----- Excerpted data

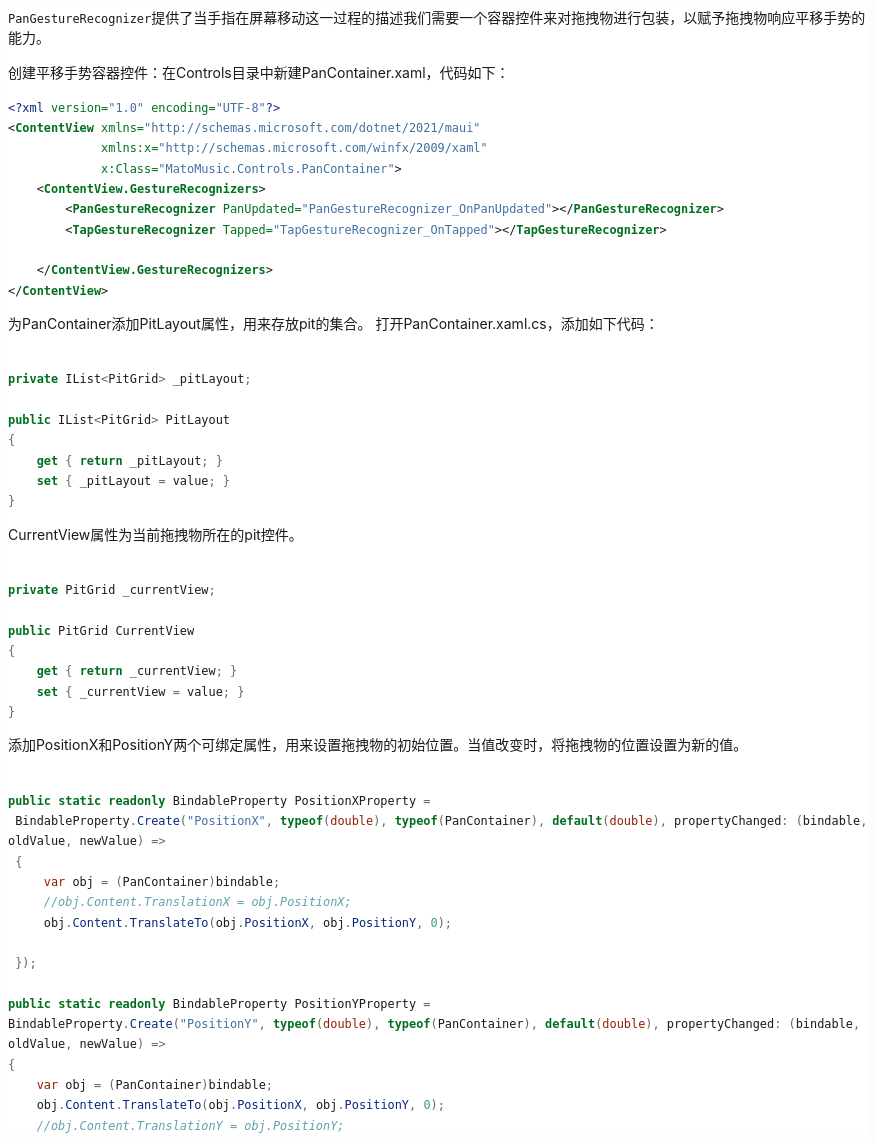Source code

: `PanGestureRecognizer`提供了当手指在屏幕移动这一过程的描述我们需要一个容器控件来对拖拽物进行包装，以赋予拖拽物响应平移手势的能力。

创建平移手势容器控件：在Controls目录中新建PanContainer.xaml，代码如下：

```xml
<?xml version="1.0" encoding="UTF-8"?>
<ContentView xmlns="http://schemas.microsoft.com/dotnet/2021/maui" 
             xmlns:x="http://schemas.microsoft.com/winfx/2009/xaml"
             x:Class="MatoMusic.Controls.PanContainer">
    <ContentView.GestureRecognizers>
        <PanGestureRecognizer PanUpdated="PanGestureRecognizer_OnPanUpdated"></PanGestureRecognizer>
        <TapGestureRecognizer Tapped="TapGestureRecognizer_OnTapped"></TapGestureRecognizer>

    </ContentView.GestureRecognizers>
</ContentView>

```

为PanContainer添加PitLayout属性，用来存放pit的集合。
打开PanContainer.xaml.cs，添加如下代码：

```csharp

private IList<PitGrid> _pitLayout;

public IList<PitGrid> PitLayout
{
    get { return _pitLayout; }
    set { _pitLayout = value; }
}
```



CurrentView属性为当前拖拽物所在的pit控件。

```csharp

private PitGrid _currentView;

public PitGrid CurrentView
{
    get { return _currentView; }
    set { _currentView = value; }
}
```

添加PositionX和PositionY两个可绑定属性，用来设置拖拽物的初始位置。当值改变时，将拖拽物的位置设置为新的值。

```csharp

public static readonly BindableProperty PositionXProperty =
 BindableProperty.Create("PositionX", typeof(double), typeof(PanContainer), default(double), propertyChanged: (bindable, oldValue, newValue) =>
 {
     var obj = (PanContainer)bindable;
     //obj.Content.TranslationX = obj.PositionX;
     obj.Content.TranslateTo(obj.PositionX, obj.PositionY, 0);

 });

public static readonly BindableProperty PositionYProperty =
BindableProperty.Create("PositionY", typeof(double), typeof(PanContainer), default(double), propertyChanged: (bindable, oldValue, newValue) =>
{
    var obj = (PanContainer)bindable;
    obj.Content.TranslateTo(obj.PositionX, obj.PositionY, 0);
    //obj.Content.TranslationY = obj.PositionY;
```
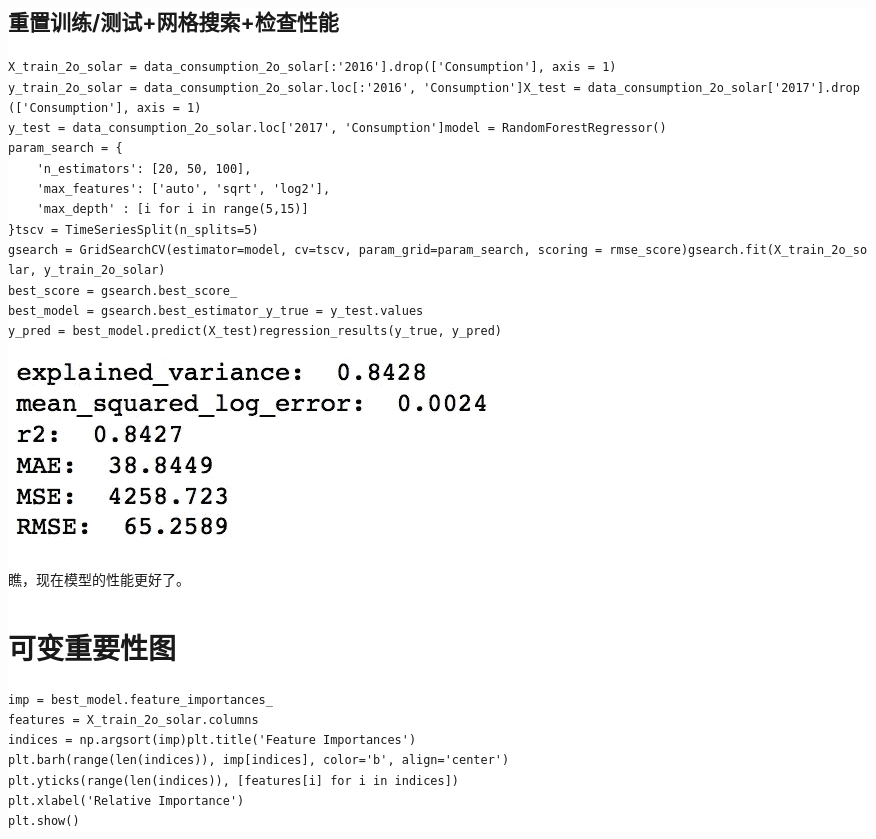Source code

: ## 重置训练/测试+网格搜索+检查性能

```
X_train_2o_solar = data_consumption_2o_solar[:'2016'].drop(['Consumption'], axis = 1)
y_train_2o_solar = data_consumption_2o_solar.loc[:'2016', 'Consumption']X_test = data_consumption_2o_solar['2017'].drop(['Consumption'], axis = 1)
y_test = data_consumption_2o_solar.loc['2017', 'Consumption']model = RandomForestRegressor()
param_search = { 
    'n_estimators': [20, 50, 100],
    'max_features': ['auto', 'sqrt', 'log2'],
    'max_depth' : [i for i in range(5,15)]
}tscv = TimeSeriesSplit(n_splits=5)
gsearch = GridSearchCV(estimator=model, cv=tscv, param_grid=param_search, scoring = rmse_score)gsearch.fit(X_train_2o_solar, y_train_2o_solar)
best_score = gsearch.best_score_
best_model = gsearch.best_estimator_y_true = y_test.values
y_pred = best_model.predict(X_test)regression_results(y_true, y_pred)
```

![](img/a08cc48c0359e0eef91068ec8ba9ae61.png)

瞧，现在模型的性能更好了。

# 可变重要性图

```
imp = best_model.feature_importances_
features = X_train_2o_solar.columns
indices = np.argsort(imp)plt.title('Feature Importances')
plt.barh(range(len(indices)), imp[indices], color='b', align='center')
plt.yticks(range(len(indices)), [features[i] for i in indices])
plt.xlabel('Relative Importance')
plt.show()
```
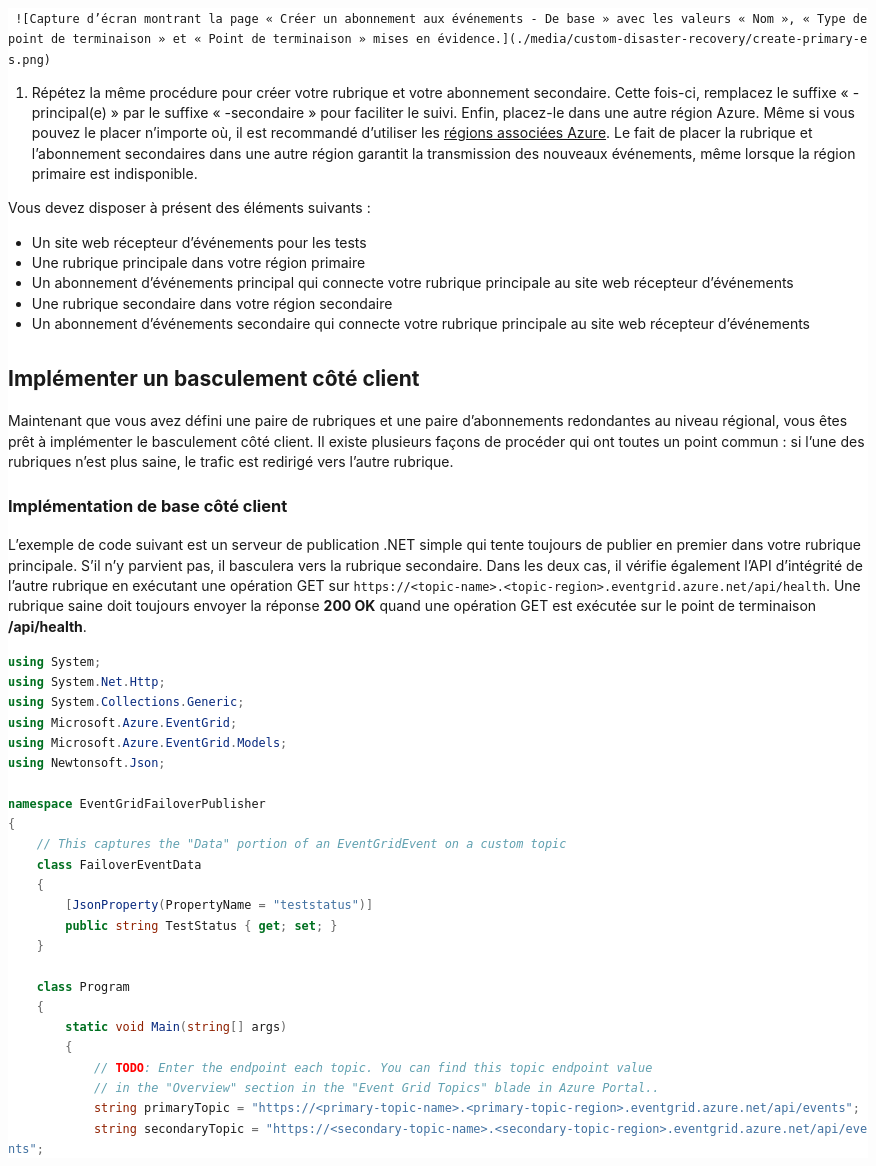      ![Capture d’écran montrant la page « Créer un abonnement aux événements - De base » avec les valeurs « Nom », « Type de point de terminaison » et « Point de terminaison » mises en évidence.](./media/custom-disaster-recovery/create-primary-es.png)

1. Répétez la même procédure pour créer votre rubrique et votre abonnement secondaire. Cette fois-ci, remplacez le suffixe « -principal(e) » par le suffixe « -secondaire » pour faciliter le suivi. Enfin, placez-le dans une autre région Azure. Même si vous pouvez le placer n’importe où, il est recommandé d’utiliser les [régions associées Azure](../best-practices-availability-paired-regions.md). Le fait de placer la rubrique et l’abonnement secondaires dans une autre région garantit la transmission des nouveaux événements, même lorsque la région primaire est indisponible.

Vous devez disposer à présent des éléments suivants :

   * Un site web récepteur d’événements pour les tests
   * Une rubrique principale dans votre région primaire
   * Un abonnement d’événements principal qui connecte votre rubrique principale au site web récepteur d’événements
   * Une rubrique secondaire dans votre région secondaire
   * Un abonnement d’événements secondaire qui connecte votre rubrique principale au site web récepteur d’événements

## <a name="implement-client-side-failover"></a>Implémenter un basculement côté client

Maintenant que vous avez défini une paire de rubriques et une paire d’abonnements redondantes au niveau régional, vous êtes prêt à implémenter le basculement côté client. Il existe plusieurs façons de procéder qui ont toutes un point commun : si l’une des rubriques n’est plus saine, le trafic est redirigé vers l’autre rubrique.

### <a name="basic-client-side-implementation"></a>Implémentation de base côté client

L’exemple de code suivant est un serveur de publication .NET simple qui tente toujours de publier en premier dans votre rubrique principale. S’il n’y parvient pas, il basculera vers la rubrique secondaire. Dans les deux cas, il vérifie également l’API d’intégrité de l’autre rubrique en exécutant une opération GET sur `https://<topic-name>.<topic-region>.eventgrid.azure.net/api/health`. Une rubrique saine doit toujours envoyer la réponse **200 OK** quand une opération GET est exécutée sur le point de terminaison **/api/health**.

```csharp
using System;
using System.Net.Http;
using System.Collections.Generic;
using Microsoft.Azure.EventGrid;
using Microsoft.Azure.EventGrid.Models;
using Newtonsoft.Json;

namespace EventGridFailoverPublisher
{
    // This captures the "Data" portion of an EventGridEvent on a custom topic
    class FailoverEventData
    {
        [JsonProperty(PropertyName = "teststatus")]
        public string TestStatus { get; set; }
    }

    class Program
    {
        static void Main(string[] args)
        {
            // TODO: Enter the endpoint each topic. You can find this topic endpoint value
            // in the "Overview" section in the "Event Grid Topics" blade in Azure Portal..
            string primaryTopic = "https://<primary-topic-name>.<primary-topic-region>.eventgrid.azure.net/api/events";
            string secondaryTopic = "https://<secondary-topic-name>.<secondary-topic-region>.eventgrid.azure.net/api/events";

```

----------

Assignment: State the number of lines above that include "basculement", and nothing further.

Answer box: 2